Gösterilen metin
>>>>>
Çin’in resmi haber ajansı Xinhua’nın muhabir, kameraman ve foto muhabirlerinden oluşan bir ekibi Kuşak ve Yol İnsiyatif’inin 10’uncu yıl dönümü etkinlikleri çerçevesinde 9 araçlık bir konvoyla İpek Yolu güzergahı üzerinden geçtiğimiz günlerde Türkiye’ye geldi. Ekip Xinhua’nın başlattığı ‘Chasing Dream Along the Belt and Road’ etkinliği için Çin’in Chongqing şehrinden 26 Temmuz tarihinde karayoluyla yola çıkmıştı.
Etkinlik Çin’de Chongqing, Shaanxi, Ningxia, Gansu ve Xinjiang eyaletlerini ve Kazakistan, Özbekistan, Türkiye, Sırbistan, Almanya, Fransa, İspanya ve Portekiz dahil olmak üzere 15 ülkeyi kapsıyor. Xinhua ekibi bu noktalarda Kuşak ve Yol İnsiyatifiyle ilgili çeşitli röportaj ve çekimler yapıyor, makaleler yazıyor, posterler hazırlıyor, belgesel, kısa videolar ve vloglar çekiyor ve canlı yayınlarla birlikte çeşitli haber paketleri üretiyor. Bu yayınlarda artırılmış gerçeklik ve sanal gerçeklik dahil olmak üzere yüksek teknoloji kullanıyor.
Bu kapsamda İstanbul Conrad otelde Çarşamba akşamıKuşak ve Yol İnsiyatifi temasıyla ‘Çin Gecesi’ adı altında bir kültürel iletişim etkinliği düzenlendi. Çin’in İstanbul Başkonsolosu Wei Xiadong, yaptığı konuşmada Kuşak ve Yol İnstiyafinin 10 yıl boyunca coğrafi engelleri aşarak küresel çapta önemli bir işbirliği platformu haline geldiğini söyledi.
<<<<<
Verilen bilgiler
>>>>>
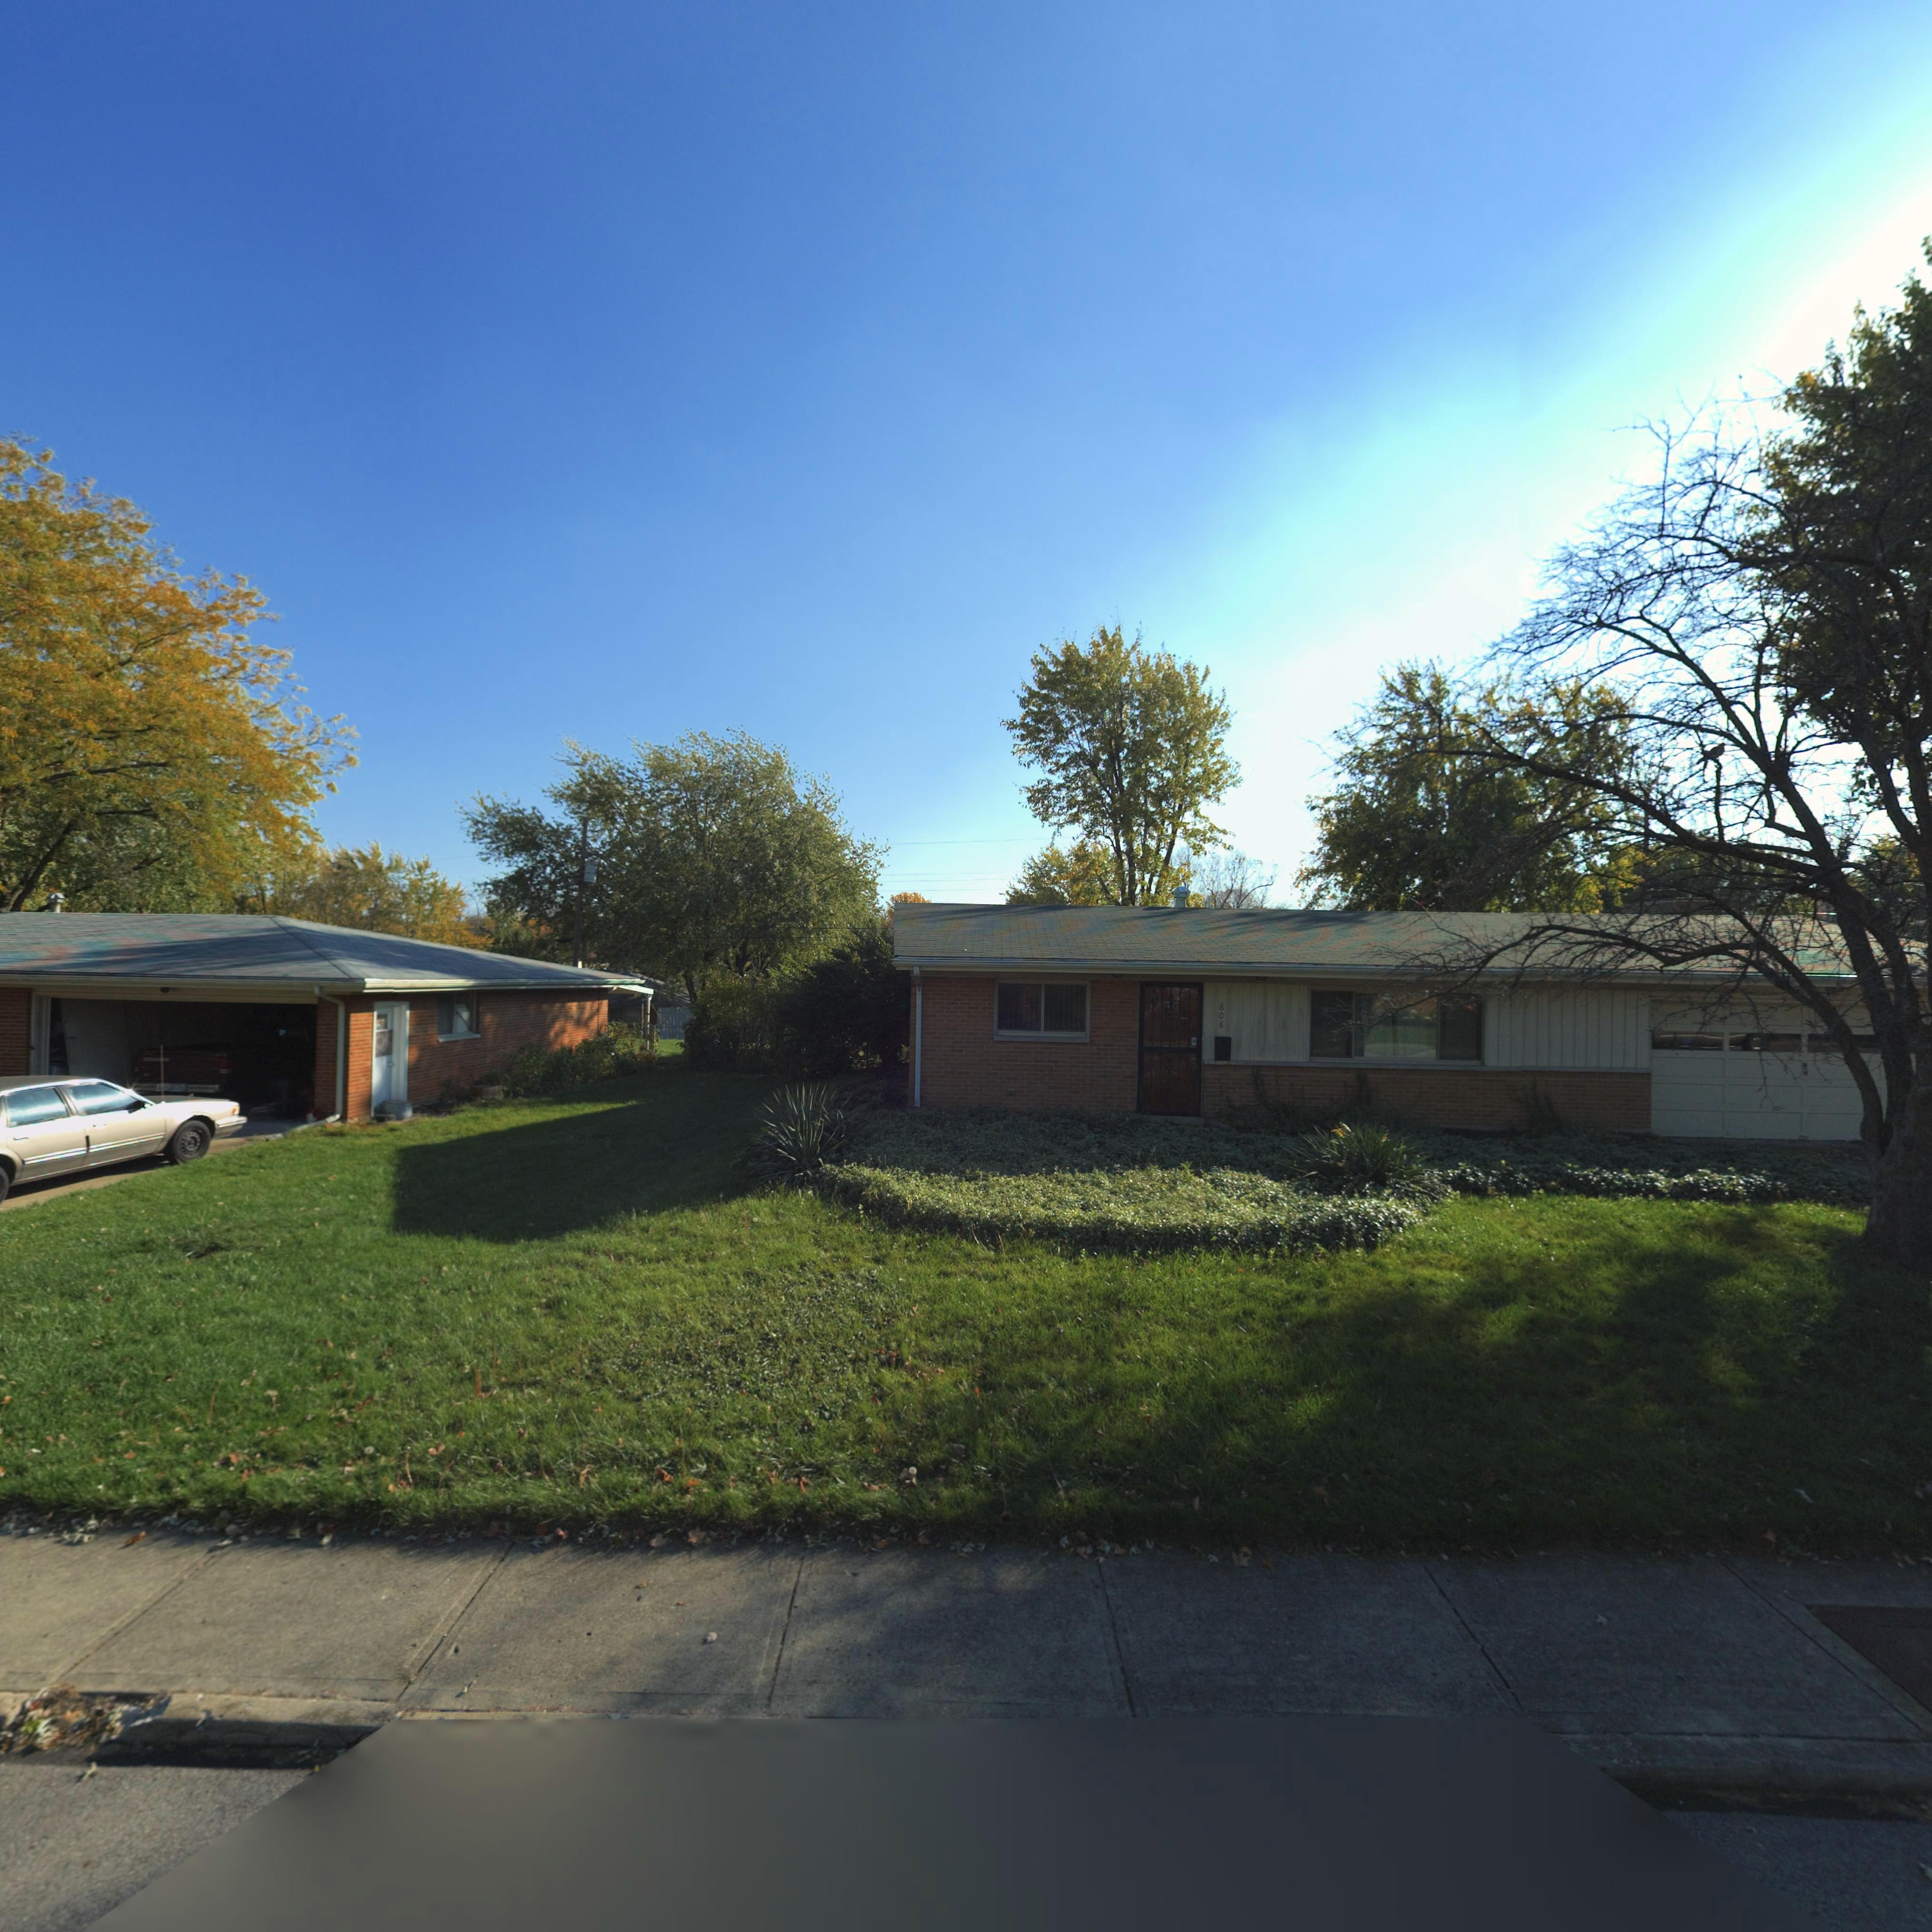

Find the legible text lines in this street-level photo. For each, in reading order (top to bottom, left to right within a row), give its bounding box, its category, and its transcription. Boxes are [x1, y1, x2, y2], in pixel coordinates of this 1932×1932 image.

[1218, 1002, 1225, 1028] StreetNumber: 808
<<<<<
Alıştırmalar
1. Xinhua ekibiyle ilgili haberde "Çin’in resmi haber" ifadesinden "karayoluyla yola çıkmıştı." ifadesine kadar olan bölümü, "9 araçlık" yerine "12 araçlık" koyarak yeniden yazın.
2. Xinhua ekibiyle ilgili habere göre ekip Chongqing şehrinden hangi tarihte yola çıkmıştı?
3. Xinhua ekibiyle ilgili haberde etkinliğin kapsadığı Çin eyaletlerinin tümünü sıralayın.

Çözümler
1.
Çin’in resmi haber ajansı Xinhua’nın muhabir, kameraman ve foto muhabirlerinden oluşan bir ekibi Kuşak ve Yol İnsiyatif’inin 10’uncu yıl dönümü etkinlikleri çerçevesinde 12 araçlık bir konvoyla İpek Yolu güzergahı üzerinden geçtiğimiz günlerde Türkiye’ye geldi. Ekip Xinhua’nın başlattığı ‘Chasing Dream Along the Belt and Road’ etkinliği için Çin’in Chongqing şehrinden 26 Temmuz tarihinde karayoluyla yola çıkmıştı.

2. 26 Temmuz

3. Chongqing, Shaanxi, Ningxia, Gansu, Xinjiang